Activity: When you find the line with "index pip: (353, 607)" among the records below, reproduce it and each line after it exactly, ending with the line with "middle pip: (402, 639)".

START Information shown

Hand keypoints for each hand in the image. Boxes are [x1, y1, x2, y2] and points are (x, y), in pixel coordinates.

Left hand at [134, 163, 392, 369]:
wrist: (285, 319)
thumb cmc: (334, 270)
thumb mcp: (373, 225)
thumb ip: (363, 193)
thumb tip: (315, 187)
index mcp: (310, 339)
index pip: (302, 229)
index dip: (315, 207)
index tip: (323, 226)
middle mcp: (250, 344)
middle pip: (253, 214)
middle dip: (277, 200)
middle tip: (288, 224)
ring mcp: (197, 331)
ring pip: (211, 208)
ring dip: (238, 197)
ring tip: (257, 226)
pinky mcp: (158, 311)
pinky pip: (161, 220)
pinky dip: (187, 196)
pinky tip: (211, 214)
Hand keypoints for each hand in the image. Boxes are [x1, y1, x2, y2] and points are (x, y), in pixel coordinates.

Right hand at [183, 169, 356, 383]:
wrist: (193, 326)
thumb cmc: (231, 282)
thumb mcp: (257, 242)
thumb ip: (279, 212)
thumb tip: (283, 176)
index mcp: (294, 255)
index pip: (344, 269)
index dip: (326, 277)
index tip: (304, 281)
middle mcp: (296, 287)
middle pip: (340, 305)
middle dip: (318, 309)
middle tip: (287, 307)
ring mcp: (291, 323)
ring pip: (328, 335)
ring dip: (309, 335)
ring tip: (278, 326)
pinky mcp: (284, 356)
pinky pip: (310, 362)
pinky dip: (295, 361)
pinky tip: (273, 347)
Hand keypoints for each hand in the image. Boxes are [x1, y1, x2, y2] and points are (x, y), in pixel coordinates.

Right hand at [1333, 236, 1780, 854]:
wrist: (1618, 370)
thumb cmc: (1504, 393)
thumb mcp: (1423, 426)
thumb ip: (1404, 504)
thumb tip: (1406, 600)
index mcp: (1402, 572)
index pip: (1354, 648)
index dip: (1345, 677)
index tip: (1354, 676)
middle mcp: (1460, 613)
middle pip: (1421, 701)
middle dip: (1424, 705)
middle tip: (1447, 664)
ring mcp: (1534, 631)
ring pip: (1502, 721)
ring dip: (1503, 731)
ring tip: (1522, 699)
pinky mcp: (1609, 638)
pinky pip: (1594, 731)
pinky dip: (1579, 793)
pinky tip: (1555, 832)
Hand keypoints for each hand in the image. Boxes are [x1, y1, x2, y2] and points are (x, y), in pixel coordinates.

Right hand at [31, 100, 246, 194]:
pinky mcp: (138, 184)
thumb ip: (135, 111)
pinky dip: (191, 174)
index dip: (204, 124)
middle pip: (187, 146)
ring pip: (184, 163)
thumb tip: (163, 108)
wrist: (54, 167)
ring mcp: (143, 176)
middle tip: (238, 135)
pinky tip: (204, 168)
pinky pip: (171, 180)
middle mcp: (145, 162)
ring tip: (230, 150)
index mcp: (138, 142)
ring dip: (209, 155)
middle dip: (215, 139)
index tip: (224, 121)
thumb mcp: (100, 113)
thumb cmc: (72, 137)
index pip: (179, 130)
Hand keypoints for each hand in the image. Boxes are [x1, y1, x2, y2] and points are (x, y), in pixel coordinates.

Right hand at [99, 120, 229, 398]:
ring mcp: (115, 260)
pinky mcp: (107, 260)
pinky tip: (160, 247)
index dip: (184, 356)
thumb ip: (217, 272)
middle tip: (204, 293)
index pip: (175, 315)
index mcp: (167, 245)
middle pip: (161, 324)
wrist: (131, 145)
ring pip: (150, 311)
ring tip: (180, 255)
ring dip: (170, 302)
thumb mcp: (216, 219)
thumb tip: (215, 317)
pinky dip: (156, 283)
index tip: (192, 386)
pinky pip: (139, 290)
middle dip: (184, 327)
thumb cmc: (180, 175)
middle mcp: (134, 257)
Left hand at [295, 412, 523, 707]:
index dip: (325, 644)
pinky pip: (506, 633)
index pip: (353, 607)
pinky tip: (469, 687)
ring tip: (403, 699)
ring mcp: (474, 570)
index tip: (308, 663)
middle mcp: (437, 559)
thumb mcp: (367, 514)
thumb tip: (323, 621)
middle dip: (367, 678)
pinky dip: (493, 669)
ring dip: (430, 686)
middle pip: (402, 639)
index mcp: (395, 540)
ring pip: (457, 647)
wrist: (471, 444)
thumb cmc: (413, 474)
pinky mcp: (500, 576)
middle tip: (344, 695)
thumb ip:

END Information shown

Expected output:
index pip: (353, 607)
pinky tip: (469, 687)
ring tip: (403, 699)
ring mcp: (474, 570)
index tip: (308, 663)
middle mcp: (437, 559)
thumb mcp: (367, 514)
thumb tip: (323, 621)
middle dip: (367, 678)
pinky dip: (493, 669)
ring dip: (430, 686)
middle pip: (402, 639)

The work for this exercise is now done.